In an effort to continue productive conversation, let's go off of what 
Keith was saying about making a branch suffixed with -SNAPSHOT to denote 
the provenance of the changes and lifecycle of said branch.

Let's take the 1.4 series as an example:

1.4.4 has been released. The first person finds some changes that should 
be placed into a 1.4.5 release. As such, a 1.4.5-SNAPSHOT branch would 
be created from the 1.4.4 tag.

`git checkout 1.4.4 && git checkout -b 1.4.5-SNAPSHOT; hack; commit; git 
push origin 1.4.5-SNAPSHOT`

After which, 1.4.5-SNAPSHOT would contain a certain number of bug-fixes 
until it is deemed appropriate to release 1.4.4.

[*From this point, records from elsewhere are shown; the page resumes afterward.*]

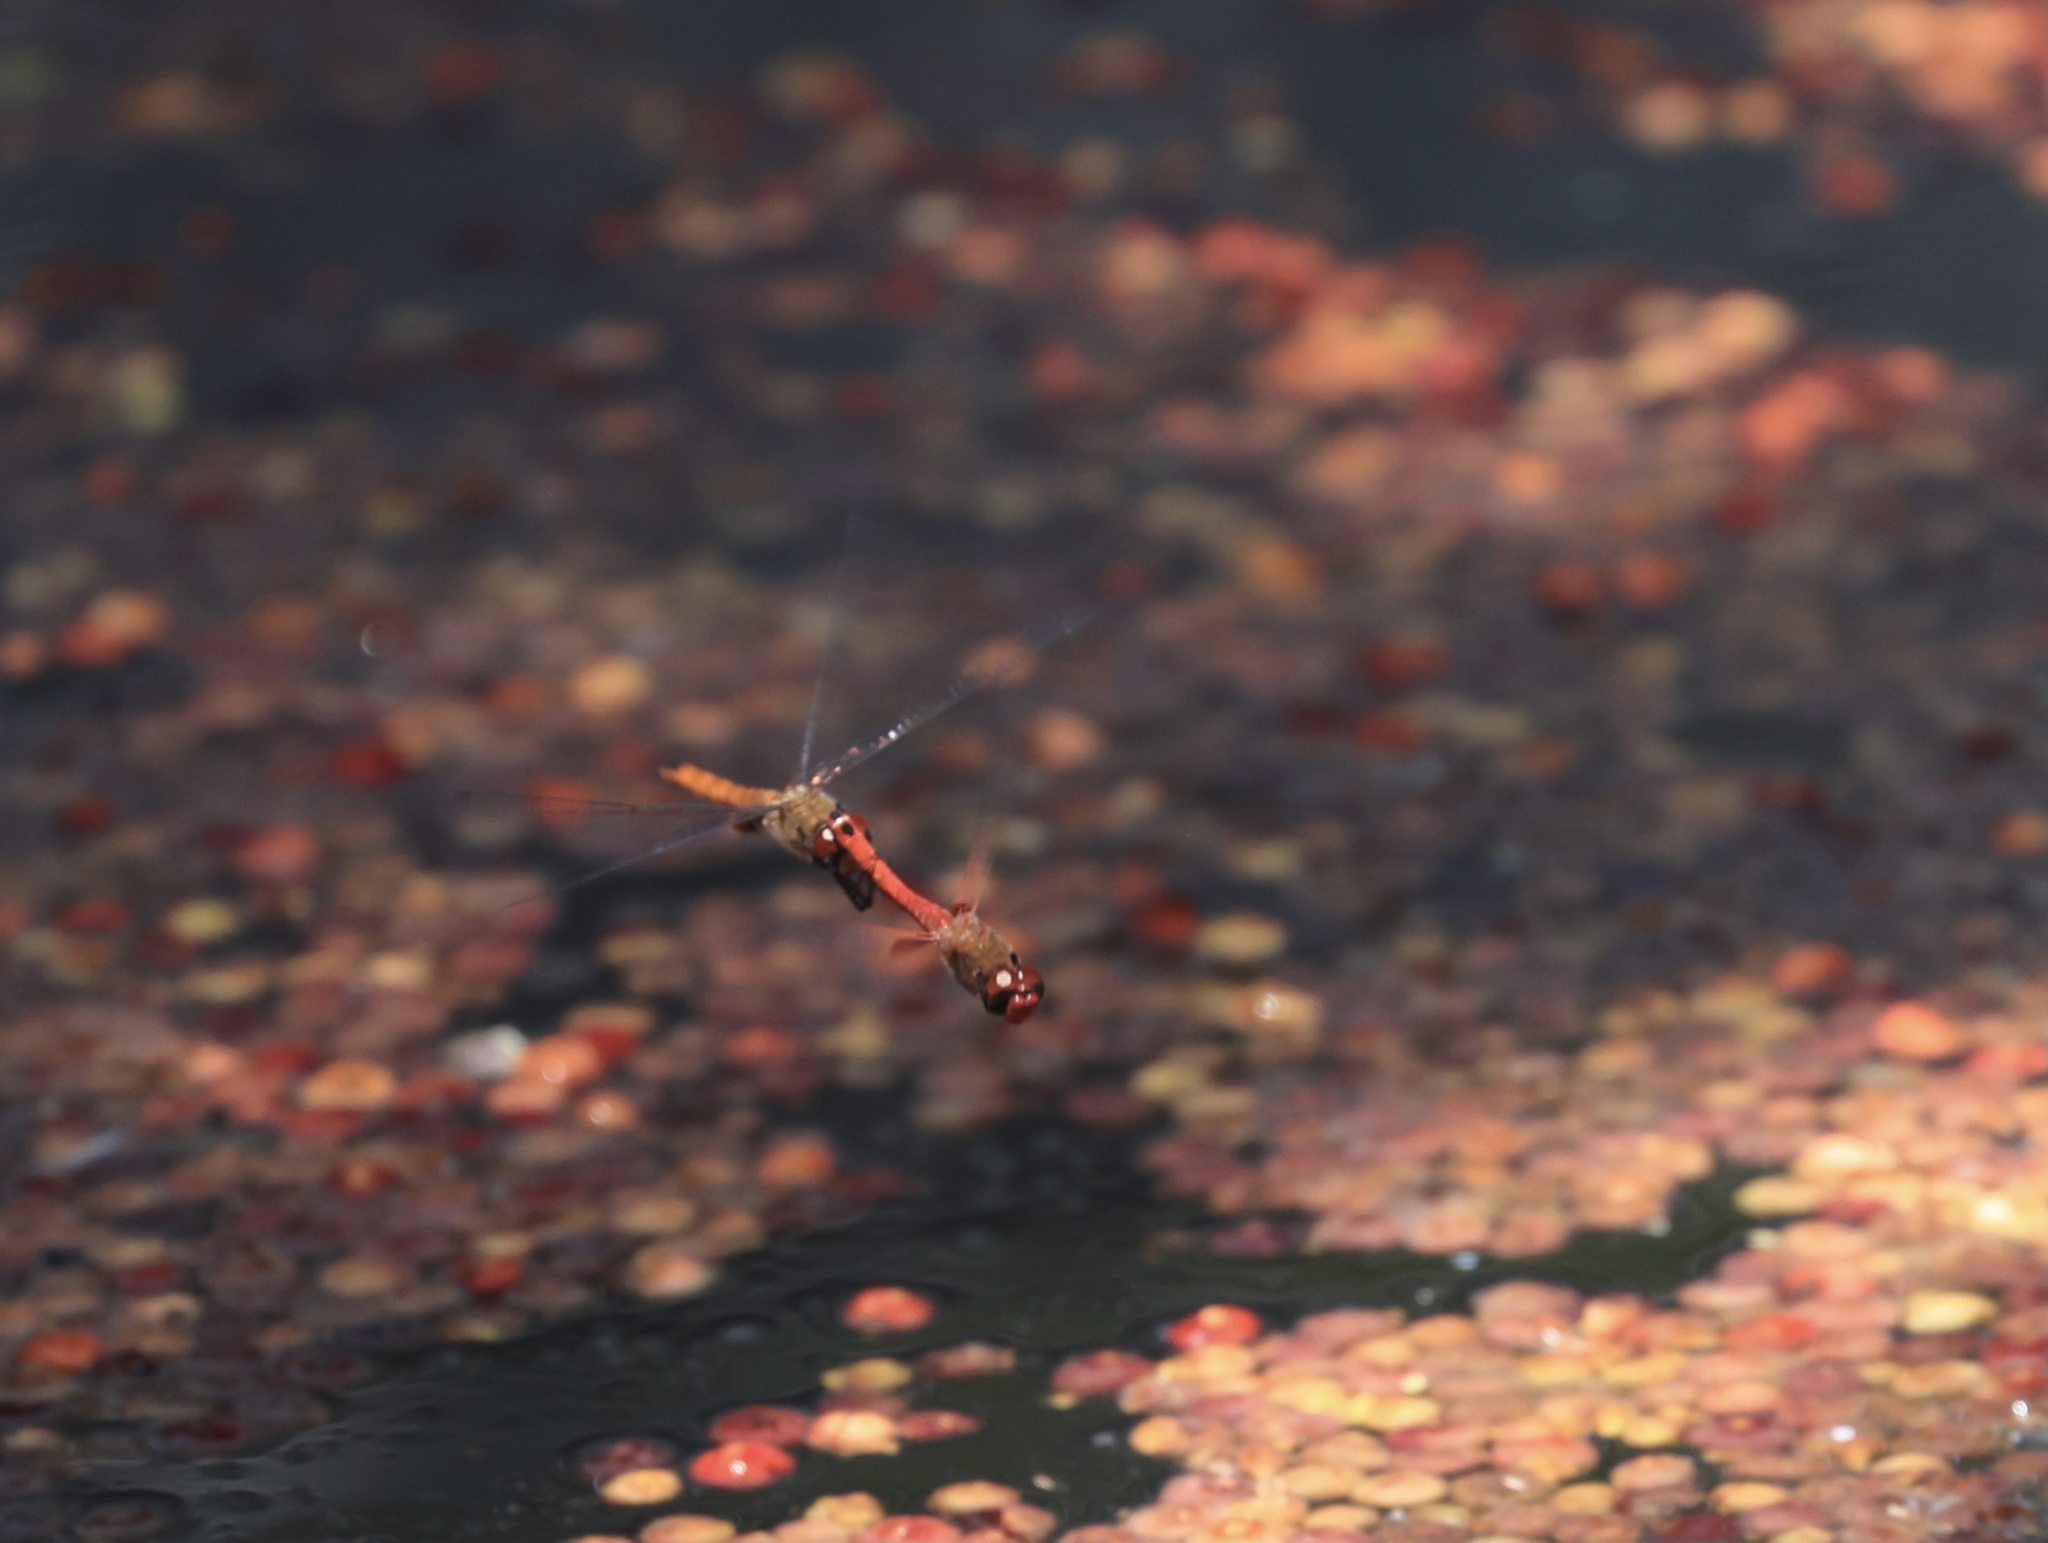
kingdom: Animalia
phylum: Arthropoda
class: Insecta
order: Odonata
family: Libellulidae
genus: Tramea
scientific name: Tramea abdominalis
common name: Vermilion saddlebags
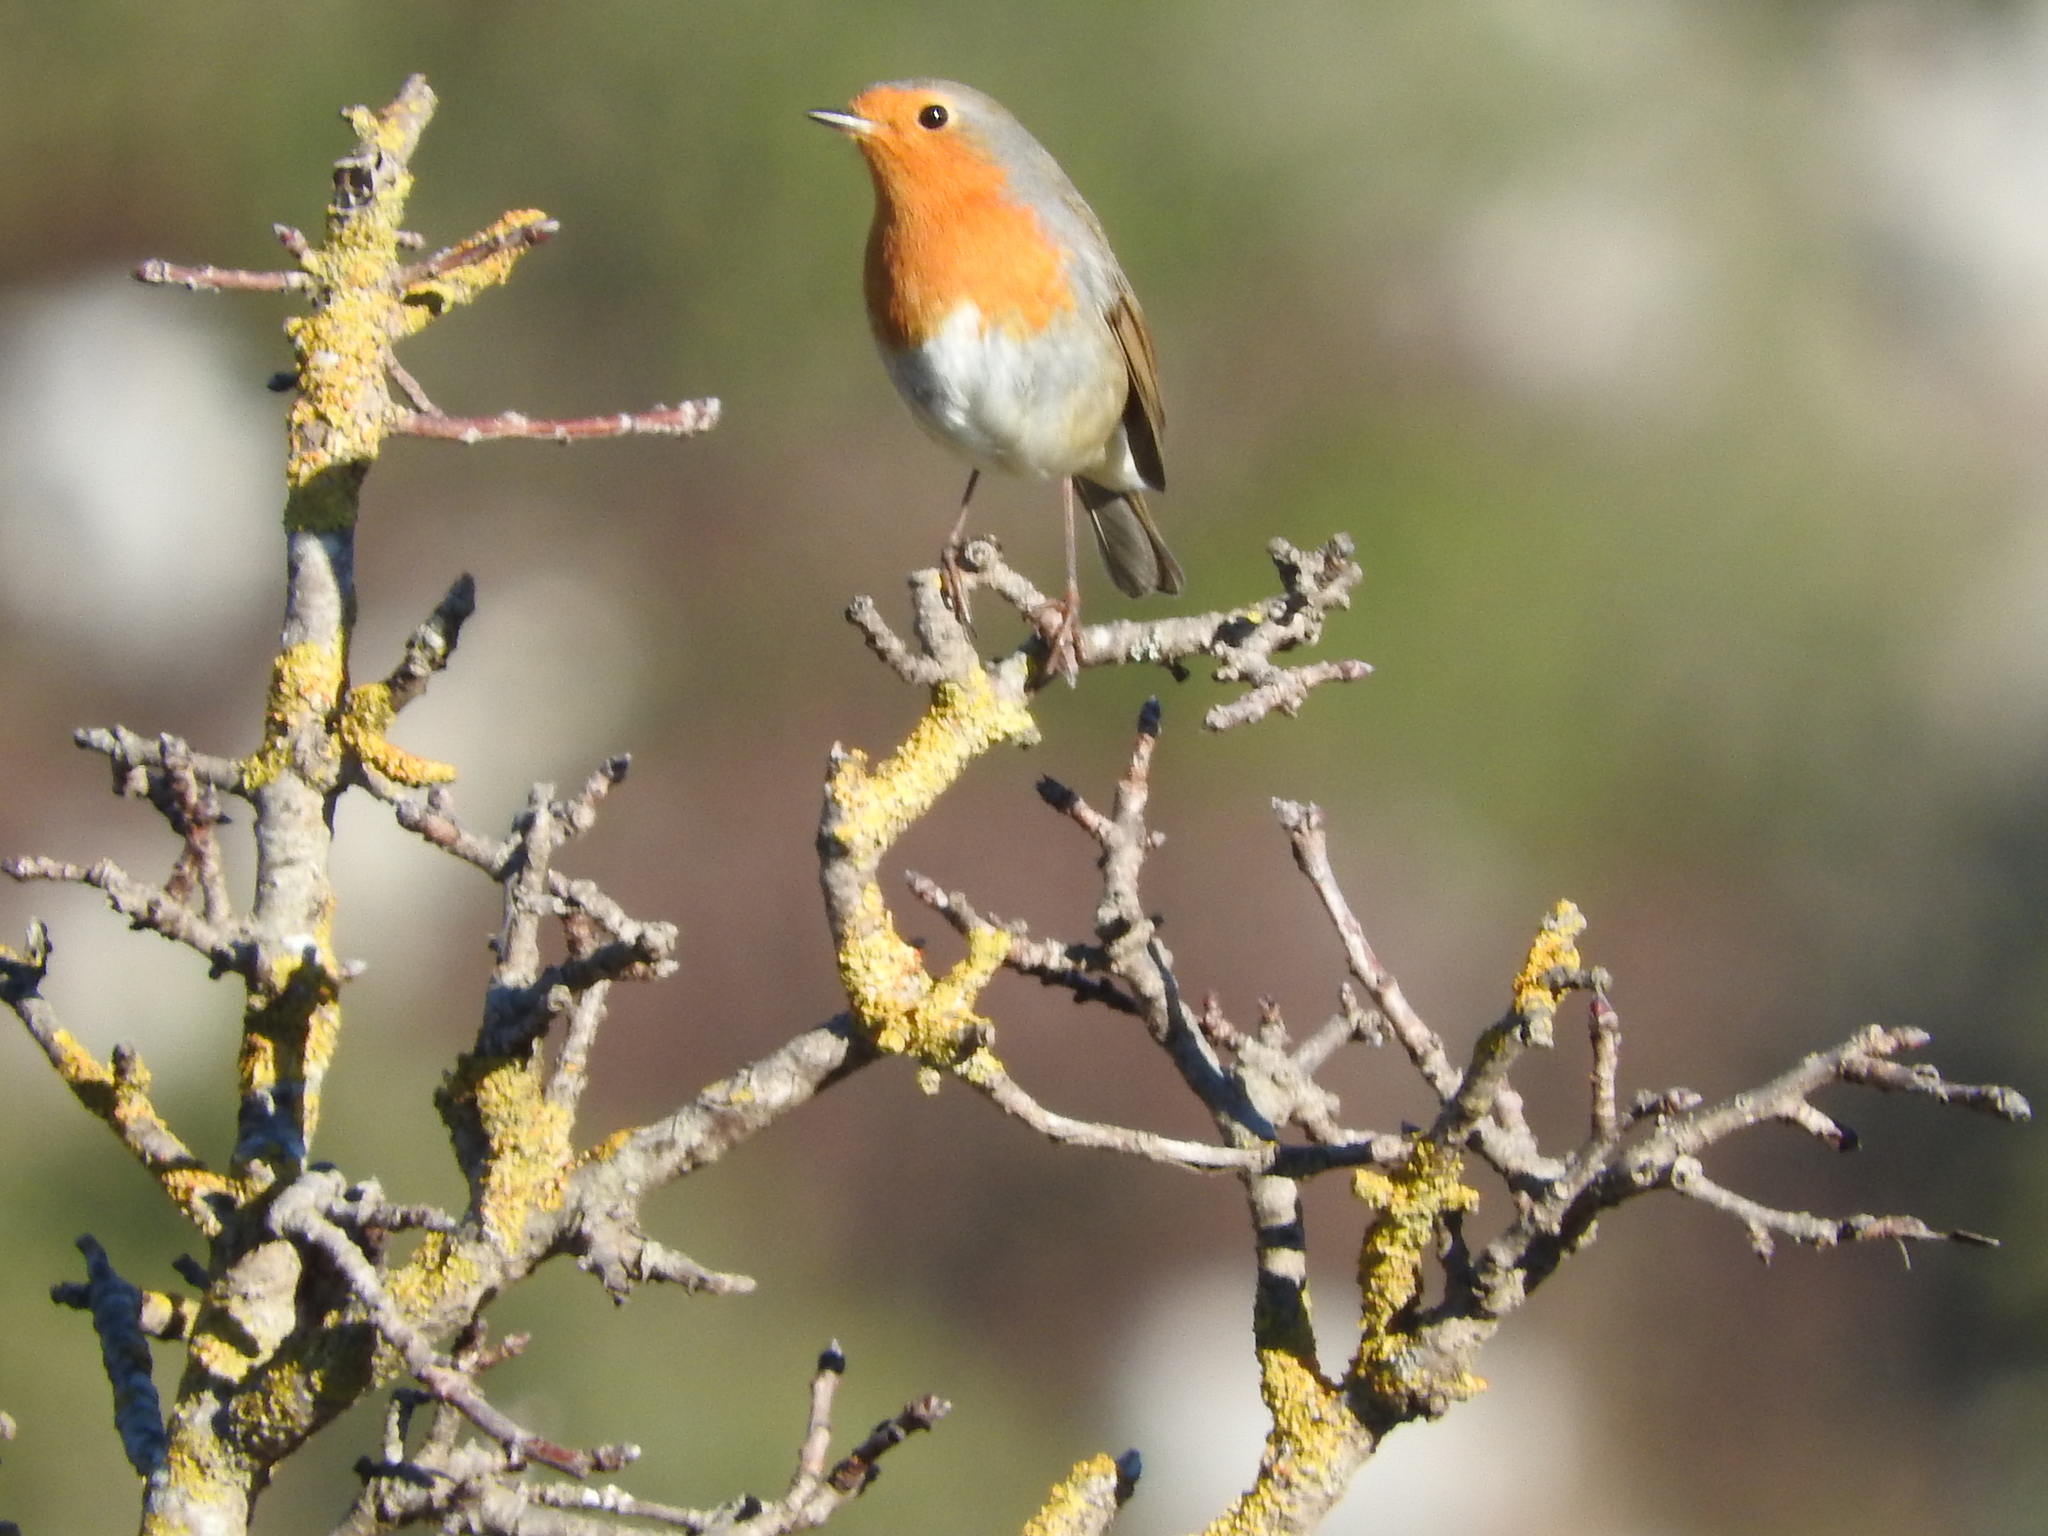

At which point, we would tag off of the 1.4.5-SNAPSHOT branch, merge the 
tag into the 1.5 series and through to the 1.6 series and delete the 
remote-tracking 1.4.5-SNAPSHOT branch as it now contains no additional 
information not contained by the 1.4.5 tag.

On 06/04/2013 10:05 PM, Drew Farris wrote:
> On Tuesday, June 4, 2013, Josh Elser wrote:
>>
>> The thing I don't care for (putting it mildly) is long-running
>> minor-release branches. I'm curious of suggestions that people might have
>> for how to work around this. One possibility would be to be git-tag heavy
>> while being more lax on official apache releases.
>>
>   I think I understand, but I am curious: At what point would we trash the
> minor release branch? For example, would we have trashed 1.4 by now? When
> would we trash the 1.5 branch?
>
> Also, do we tag from the short-lived branch 1.4.5-SNAPSHOT? When we delete
> the branch, will the tag preserve the history of what happened on that
> branch? E.g all of the commits that took us from 1.4.4 to 1.4.5?